▶ _INSTRUCTION_
Which lines of the records below contain the string "using"? Report each of them.

*** Begin section ***

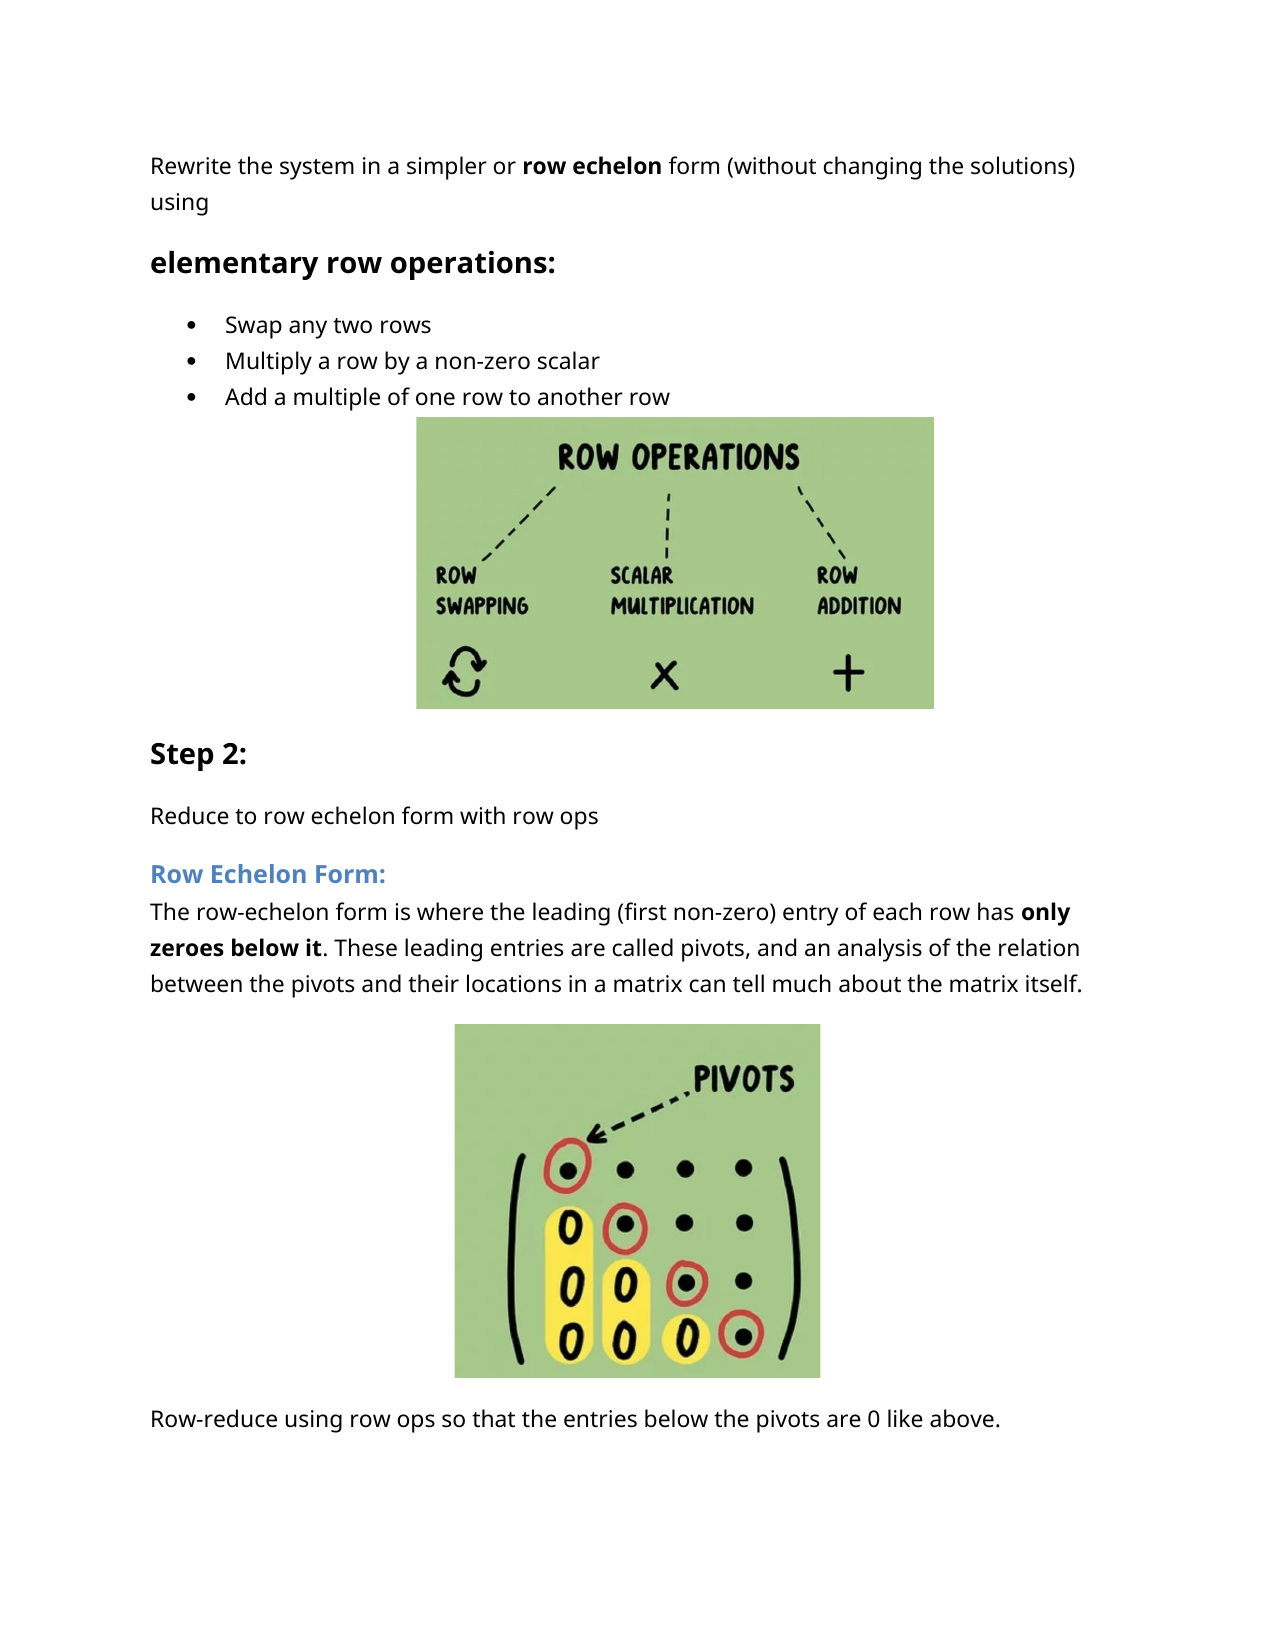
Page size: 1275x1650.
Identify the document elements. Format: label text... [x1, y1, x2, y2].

text Reduce to row echelon form with row ops [150, 800, 1125, 831]
text Row-reduce using row ops so that the entries below the pivots are 0 like above. [150, 1403, 1125, 1434]
list Swap any two rows [187, 309, 1125, 340]
text Step 2: [150, 734, 1125, 773]
list Add a multiple of one row to another row [187, 381, 1125, 412]
list Multiply a row by a non-zero scalar [187, 345, 1125, 376]
subtitle Row Echelon Form: [150, 857, 1125, 891]
picture [416, 417, 934, 709]
picture [454, 1024, 821, 1378]
text Rewrite the system in a simpler or row echelon form (without changing the solutions) using [150, 150, 1125, 217]
text elementary row operations: [150, 243, 1125, 282]
text The row-echelon form is where the leading (first non-zero) entry of each row has only zeroes below it. These leading entries are called pivots, and an analysis of the relation between the pivots and their locations in a matrix can tell much about the matrix itself. [150, 896, 1125, 999]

*** End section ***

▶ _ANSWER SPACE_
text Row-reduce using row ops so that the entries below the pivots are 0 like above. [150, 1403, 1125, 1434]
text Rewrite the system in a simpler or row echelon form (without changing the solutions) using [150, 150, 1125, 217]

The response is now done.